Her view is that as museum audiences we need to face – and deal with – that legacy.
Her book offers the conclusion: ‘I do not believe guilt is inherited, but responsibility is, and there is nobody alive today whose existence has not been shaped by colonialist, racist forces.’
Proctor’s continues: ‘None of these stories is in the museum by accident. Someone has chosen every object on display, categorised it, and placed it on a plinth or behind glass. Someone wrote the labels…. you have to remember that, however invisible they may be, there is someone directing you around that space, shaping your interpretations and choosing what you may look at and how.’

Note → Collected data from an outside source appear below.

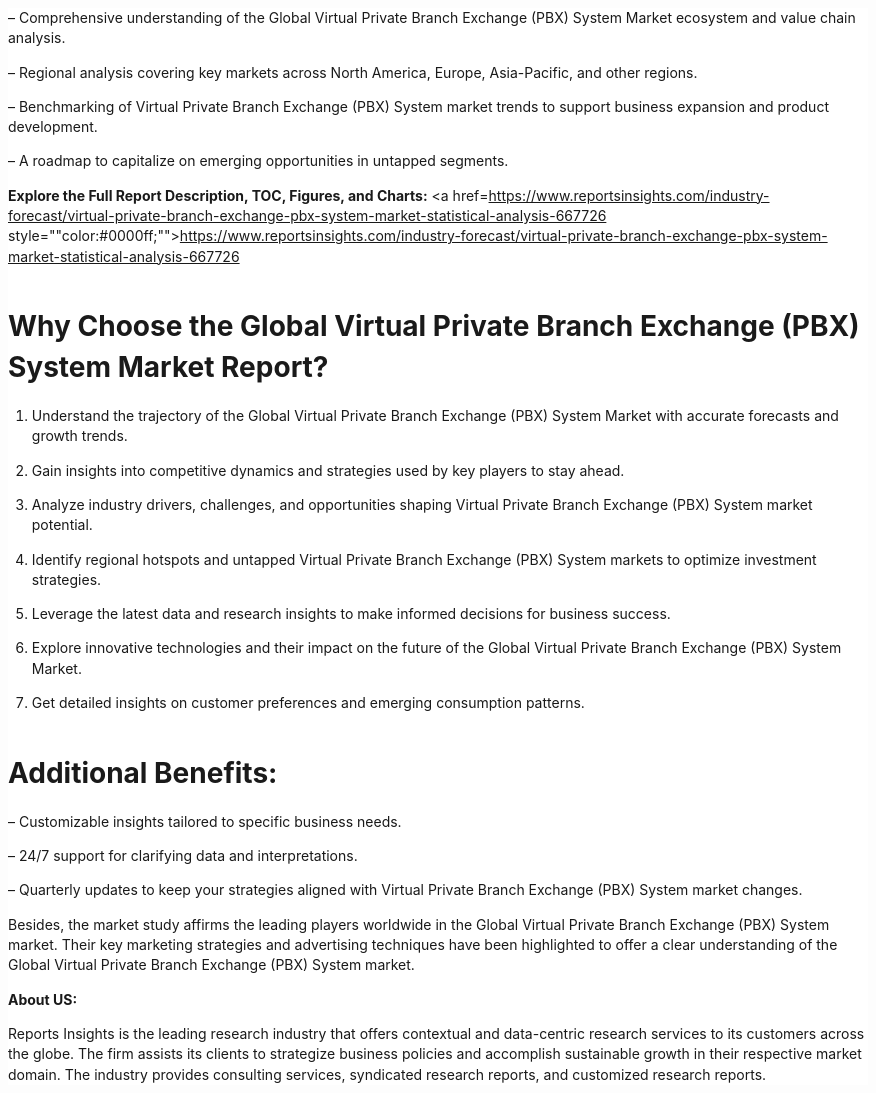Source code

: – Comprehensive understanding of the Global Virtual Private Branch Exchange (PBX) System Market ecosystem and value chain analysis.

– Regional analysis covering key markets across North America, Europe, Asia-Pacific, and other regions.

– Benchmarking of Virtual Private Branch Exchange (PBX) System market trends to support business expansion and product development.

– A roadmap to capitalize on emerging opportunities in untapped segments.

<strong>Explore the Full Report Description, TOC, Figures, and Charts:</strong>
<a href=https://www.reportsinsights.com/industry-forecast/virtual-private-branch-exchange-pbx-system-market-statistical-analysis-667726 style=""color:#0000ff;"">https://www.reportsinsights.com/industry-forecast/virtual-private-branch-exchange-pbx-system-market-statistical-analysis-667726</a>

# <strong>Why Choose the Global Virtual Private Branch Exchange (PBX) System Market Report?</strong>

1. Understand the trajectory of the Global Virtual Private Branch Exchange (PBX) System Market with accurate forecasts and growth trends.

2. Gain insights into competitive dynamics and strategies used by key players to stay ahead.

3. Analyze industry drivers, challenges, and opportunities shaping Virtual Private Branch Exchange (PBX) System market potential.

4. Identify regional hotspots and untapped Virtual Private Branch Exchange (PBX) System markets to optimize investment strategies.

5. Leverage the latest data and research insights to make informed decisions for business success.

6. Explore innovative technologies and their impact on the future of the Global Virtual Private Branch Exchange (PBX) System Market.

7. Get detailed insights on customer preferences and emerging consumption patterns.

# <strong>Additional Benefits:</strong>

– Customizable insights tailored to specific business needs.

– 24/7 support for clarifying data and interpretations.

– Quarterly updates to keep your strategies aligned with Virtual Private Branch Exchange (PBX) System market changes.

Besides, the market study affirms the leading players worldwide in the Global Virtual Private Branch Exchange (PBX) System market. Their key marketing strategies and advertising techniques have been highlighted to offer a clear understanding of the Global Virtual Private Branch Exchange (PBX) System market.

<strong><strong>About US</strong>:</strong>

Reports Insights is the leading research industry that offers contextual and data-centric research services to its customers across the globe. The firm assists its clients to strategize business policies and accomplish sustainable growth in their respective market domain. The industry provides consulting services, syndicated research reports, and customized research reports.
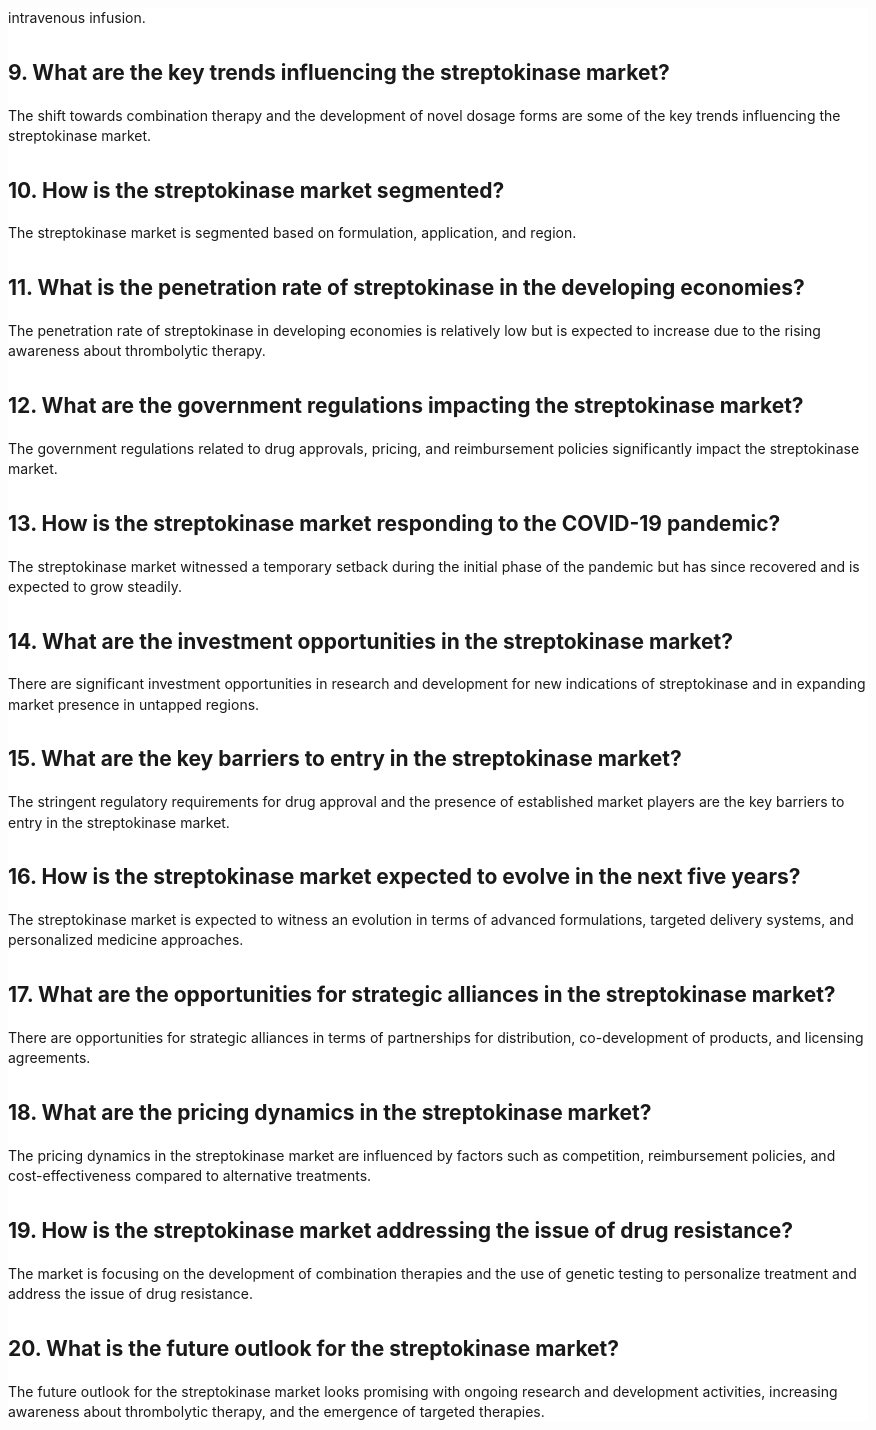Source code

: intravenous infusion.</p><h2>9. What are the key trends influencing the streptokinase market?</h2><p>The shift towards combination therapy and the development of novel dosage forms are some of the key trends influencing the streptokinase market.</p><h2>10. How is the streptokinase market segmented?</h2><p>The streptokinase market is segmented based on formulation, application, and region.</p><h2>11. What is the penetration rate of streptokinase in the developing economies?</h2><p>The penetration rate of streptokinase in developing economies is relatively low but is expected to increase due to the rising awareness about thrombolytic therapy.</p><h2>12. What are the government regulations impacting the streptokinase market?</h2><p>The government regulations related to drug approvals, pricing, and reimbursement policies significantly impact the streptokinase market.</p><h2>13. How is the streptokinase market responding to the COVID-19 pandemic?</h2><p>The streptokinase market witnessed a temporary setback during the initial phase of the pandemic but has since recovered and is expected to grow steadily.</p><h2>14. What are the investment opportunities in the streptokinase market?</h2><p>There are significant investment opportunities in research and development for new indications of streptokinase and in expanding market presence in untapped regions.</p><h2>15. What are the key barriers to entry in the streptokinase market?</h2><p>The stringent regulatory requirements for drug approval and the presence of established market players are the key barriers to entry in the streptokinase market.</p><h2>16. How is the streptokinase market expected to evolve in the next five years?</h2><p>The streptokinase market is expected to witness an evolution in terms of advanced formulations, targeted delivery systems, and personalized medicine approaches.</p><h2>17. What are the opportunities for strategic alliances in the streptokinase market?</h2><p>There are opportunities for strategic alliances in terms of partnerships for distribution, co-development of products, and licensing agreements.</p><h2>18. What are the pricing dynamics in the streptokinase market?</h2><p>The pricing dynamics in the streptokinase market are influenced by factors such as competition, reimbursement policies, and cost-effectiveness compared to alternative treatments.</p><h2>19. How is the streptokinase market addressing the issue of drug resistance?</h2><p>The market is focusing on the development of combination therapies and the use of genetic testing to personalize treatment and address the issue of drug resistance.</p><h2>20. What is the future outlook for the streptokinase market?</h2><p>The future outlook for the streptokinase market looks promising with ongoing research and development activities, increasing awareness about thrombolytic therapy, and the emergence of targeted therapies.</p></body></html></strong></p>
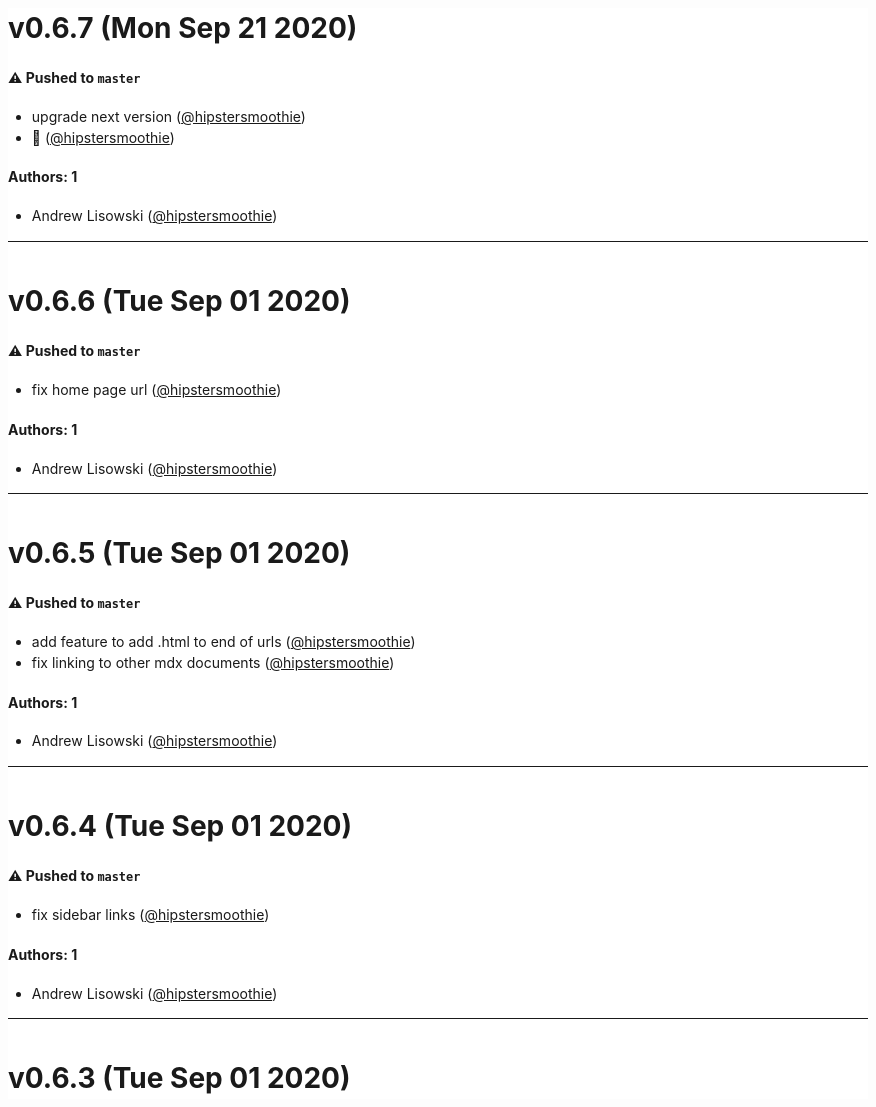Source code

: # v0.6.7 (Mon Sep 21 2020)

#### ⚠️ Pushed to `master`

- upgrade next version ([@hipstersmoothie](https://github.com/hipstersmoothie))
- :pray: ([@hipstersmoothie](https://github.com/hipstersmoothie))

#### Authors: 1

- Andrew Lisowski ([@hipstersmoothie](https://github.com/hipstersmoothie))

---

# v0.6.6 (Tue Sep 01 2020)

#### ⚠️ Pushed to `master`

- fix home page url ([@hipstersmoothie](https://github.com/hipstersmoothie))

#### Authors: 1

- Andrew Lisowski ([@hipstersmoothie](https://github.com/hipstersmoothie))

---

# v0.6.5 (Tue Sep 01 2020)

#### ⚠️ Pushed to `master`

- add feature to add .html to end of urls ([@hipstersmoothie](https://github.com/hipstersmoothie))
- fix linking to other mdx documents ([@hipstersmoothie](https://github.com/hipstersmoothie))

#### Authors: 1

- Andrew Lisowski ([@hipstersmoothie](https://github.com/hipstersmoothie))

---

# v0.6.4 (Tue Sep 01 2020)

#### ⚠️ Pushed to `master`

- fix sidebar links ([@hipstersmoothie](https://github.com/hipstersmoothie))

#### Authors: 1

- Andrew Lisowski ([@hipstersmoothie](https://github.com/hipstersmoothie))

---

# v0.6.3 (Tue Sep 01 2020)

There is a timeliness to Proctor’s book (published March 2020 just ahead of global Black Lives Matters protests), and more locally, as two major museums open in Australia this month – the WA Museum and Chau Chak Wing Museum.
The shared message is to make colonial histories more visible; to understand how objects – both ethnographic and antiquities – were collected, but also how we tell the stories of those object. That is the future we can get right.
And our role? Proctor encourages us all to more critical of what we see – to ask the questions – and be less accepting of the museological lens of the past.